HC Deb 02 September 1880 vol 256 cc1054-5
MR. WHITLEY

asked the Financial Secretary to the Treasury, Whether it is the fact that some branches of the Civil Service, excluded from the higher divisions for want of room, have been allowed, under the Playfair scheme, to proceed to a higher maximum salary than they were entitled to under the old classification; and, if so, why, in the Customs Department, while this principle has been acted upon in London, it has been entirely ignored in the case of Liverpool and other outports; and, whether many of the clerks of the second class of such outports, being of long standing, are not entitled to the same consideration as clerks in the Customs in London, and in other departments of the Public Service?

LORD FREDERICK CAVENDISH

Sir, in the scheme submitted by the Board of Customs to the Treasury for the port of Liverpool and the port of London respectively, the Playfair scheme is applied to London, but not to Liverpool.

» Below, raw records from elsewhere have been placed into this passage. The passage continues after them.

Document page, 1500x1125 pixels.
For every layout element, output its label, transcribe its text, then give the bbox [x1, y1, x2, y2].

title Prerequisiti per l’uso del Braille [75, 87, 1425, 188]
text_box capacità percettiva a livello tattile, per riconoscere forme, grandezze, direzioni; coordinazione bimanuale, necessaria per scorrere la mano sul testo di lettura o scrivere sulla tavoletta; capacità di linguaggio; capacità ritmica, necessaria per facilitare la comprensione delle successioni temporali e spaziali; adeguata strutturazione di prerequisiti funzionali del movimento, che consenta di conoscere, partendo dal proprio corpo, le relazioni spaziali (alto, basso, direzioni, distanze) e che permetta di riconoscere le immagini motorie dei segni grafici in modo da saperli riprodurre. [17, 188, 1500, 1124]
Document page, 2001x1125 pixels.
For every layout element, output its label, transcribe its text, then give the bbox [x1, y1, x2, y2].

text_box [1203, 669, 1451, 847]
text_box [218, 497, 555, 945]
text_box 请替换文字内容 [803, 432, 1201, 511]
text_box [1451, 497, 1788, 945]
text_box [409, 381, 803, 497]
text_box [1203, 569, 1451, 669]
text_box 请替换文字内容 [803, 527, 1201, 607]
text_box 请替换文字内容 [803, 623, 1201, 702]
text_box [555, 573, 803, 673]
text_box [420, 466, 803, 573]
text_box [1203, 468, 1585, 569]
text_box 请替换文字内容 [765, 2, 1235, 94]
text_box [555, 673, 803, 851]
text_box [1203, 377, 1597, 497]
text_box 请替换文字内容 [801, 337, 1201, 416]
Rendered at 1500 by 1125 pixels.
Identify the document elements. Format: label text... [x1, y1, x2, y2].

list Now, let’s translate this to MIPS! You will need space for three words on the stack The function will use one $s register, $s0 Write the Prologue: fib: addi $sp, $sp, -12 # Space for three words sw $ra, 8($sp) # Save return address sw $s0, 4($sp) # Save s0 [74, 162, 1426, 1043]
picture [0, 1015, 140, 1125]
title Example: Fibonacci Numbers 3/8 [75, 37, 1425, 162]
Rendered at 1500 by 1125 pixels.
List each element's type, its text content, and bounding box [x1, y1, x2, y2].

There is at Liverpool no upper and lower division of the clerical establishment; but the Liverpool establishment is organized upon the same system as the other outports, where, having regard to the experience needed for the situation of collector, it has not been judged advisable to introduce the upper and lower divisions of the Playfair scheme. The cases, therefore, of the two ports are not, so far, parallel. A Memorial has been received from the Liverpool clerks upon the subject, in addition to Memorials of all sorts from other branches of the Customs Establishment. The cost of the Customs Service, both in-door and out-door, has already been most seriously increased by recent changes; and it is impossible—as the present application is alone sufficient to prove—to deal safely with such appeals except together, and after the fullest consideration. The whole of them will be so considered, and the general decision of the Treasury communicated to the Board of Customs. It is impossible, in so vast a Service, to arrive at a settlement which would affect every person and every class in precisely the same way. The unusual pressure which is brought to bear, through Members of Parliament, upon the Executive Government by the Custom Establishment, makes it all the more necessary to be cautious in dealing with applications for increased remuneration.